The only path to encounter the Risen Christ are His (and our) wounds

SECOND SUNDAY OF EASTER (DIVINE MERCY) – Year A –

 Fr Paolo Consonni, MCCJ

Last month, the news reported that the vast majority (up to 90%) of foreign domestic helpers in Macao endure potentially traumatic living circumstances and are at risk of unhealthy behaviors. Many helpers are exposed to precarious working conditions, long periods of separation from family, and difficulties in supporting themselves. These circumstances have a lasting adverse impact on their psychological well-being. Hopefully, the increased awareness of this issue will help improve their situation and offer better support.

Reading the article, I thought of how easily we can overlook the effect of traumas in our lives and in the lives of others. While most of the time we manage to cope with life’s difficulties and move on without lasting negative effects, at other times traumatic events deeply affect us for long periods of time, even for one’s lifetime. Most of us, maybe all of us, have inner wounds that need healing.

There is no doubt that the disciples experienced Jesus’ death on the cross as a traumatic experience. The first encounter of the Risen Lord with His disciples, and especially with Thomas, which will be proclaimed in this Sunday’s Gospel (the Sunday of Divine Mercy), confirms this impression (see John 20:19-31). Jesus finds the disciples fearful, isolated, and even barricaded with doors and windows tightly closed. They feel ashamed of their cowardice because they abandoned and even denied Jesus. They are literally and figuratively in darkness, with their dreams shattered and unable to know what to do next. How many times have we gone through the same feelings when we hit a low?

It is not easy to deal with trauma. Most of the time, we try to bury it in the unconscious to suppress the pain it provokes. There are memories in our hearts we would rather not touch because when triggered they can cause havoc in our lives. Though hidden, our inner wounds are, however, still active and influence our moods and choices.

The Risen Christ, appearing to the traumatized disciples, didn’t allow them to deploy any avoidance mechanism: “Jesus came and stood among them […] then he showed them his hands and his side. Then he said to Thomas, ‘Put your finger here and see my hands. Reach out your hand and put it in my side. Do not doubt but believe’” (vv. 20-27).

Jesus’ wounds, the horrible marks of the massive traumatic events of the Cross He Himself endured, were healed by His faith and trust in the Father. On His risen body, those wounds though healed were still visible. Jesus did not want to “forget” the pain of the Cross. The Resurrection is not simply the overturning of the cross, as if His death was a defeat and the Resurrection the reversal of that defeat. Both the cross and the Resurrection are part of one act of love, mercy, and redemption.

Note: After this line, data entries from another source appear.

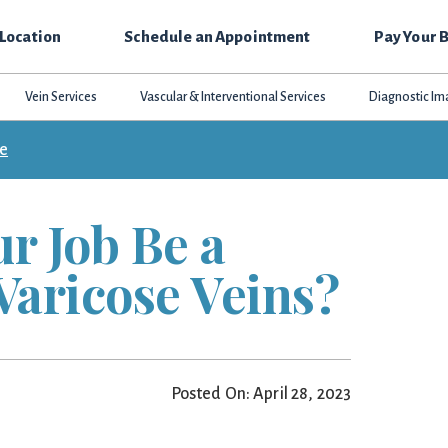
 Location
Schedule an Appointment
Pay Your B
Vein Services
Vascular & Interventional Services
Diagnostic Im
ce
r Job Be a
Varicose Veins?
Posted On: April 28, 2023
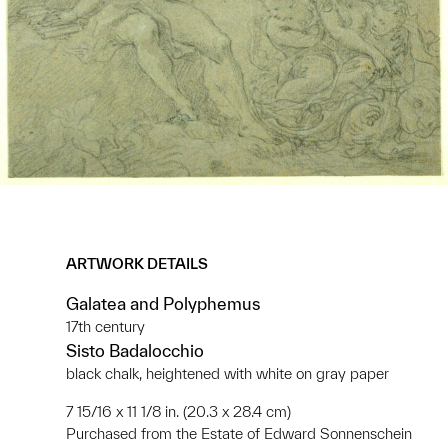
ARTWORK DETAILS
Galatea and Polyphemus
17th century
Sisto Badalocchio
black chalk, heightened with white on gray paper
7 15/16 x 11 1/8 in. (20.3 x 28.4 cm)
Purchased from the Estate of Edward Sonnenschein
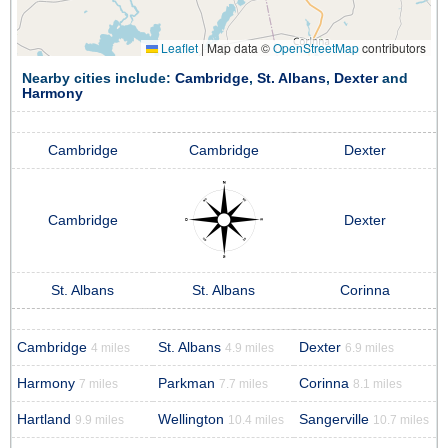
Leaflet
|
Map data ©
OpenStreetMap
contributors
Nearby cities include:
Cambridge
,
St. Albans
,
Dexter
and
Harmony
Cambridge
Cambridge
Dexter
Cambridge
Dexter
St. Albans
St. Albans
Corinna
Cambridge
St. Albans
Dexter
4 miles
4.9 miles
6.9 miles
Harmony
Parkman
Corinna
7 miles
7.7 miles
8.1 miles
Hartland
Wellington
Sangerville
9.9 miles
10.4 miles
10.7 miles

By looking at Jesus’ wounds, besides recognizing the reality of the Resurrection, the Apostles were therefore forced to process their own traumatic experiences but no more with shame and guilt. Jesus’ gift of peace (Shalom) and the breathing of the Holy Spirit upon them allowed them to face their weaknesses and failures in the light of God’s Mercy. Those imperfect disciples understood that Jesus forgave them and that His love is more powerful than their sins, fears, and cowardice.

By sending these traumatized Apostles into the world, Jesus invited them to “move on” from the paralysis caused by their traumas, trusting Him as He trusted the Father, more than relying on their own ineffective coping mechanism. Similarly, by humbly recognizing our fragility, and our need for help, we can open our wounds to the healing power of Christ’s mercy and become ourselves instruments of healing and reconciliation in a wounded world: “Receive the Holy Spirit. If you forgive the sins of any, they are forgiven”. (vs. 24) Wounded people are the best healers because they themselves have gone through the traumatic experience to be wounded. The Apostles became witnesses of the Resurrection and truly evangelizers, not despite their wounds, but thanks to those wounds which allowed them to experience the extent of God’s mercy.

I remember that many years ago Pope Francis said that “the narrow path to encounter the Risen Christ are his wounds”. There is no other. Not our knowledge or prayers, not our moral and ascetic efforts are in themselves enough to lead us to experience the power of the Resurrection in our lives. Only when we see in Jesus’ wounds the reflection of our own inner wounds, and also the wounds of our brothers and sisters which await to be nursed and tended with the Mercy flowing from the Cross, then healing is possible, and life can have a fresh start. That is the way we concretely experience the Resurrection. As St. Peter affirmed, looking at his own experience: “By his wounds you have been healed” (1 Pt 2:24).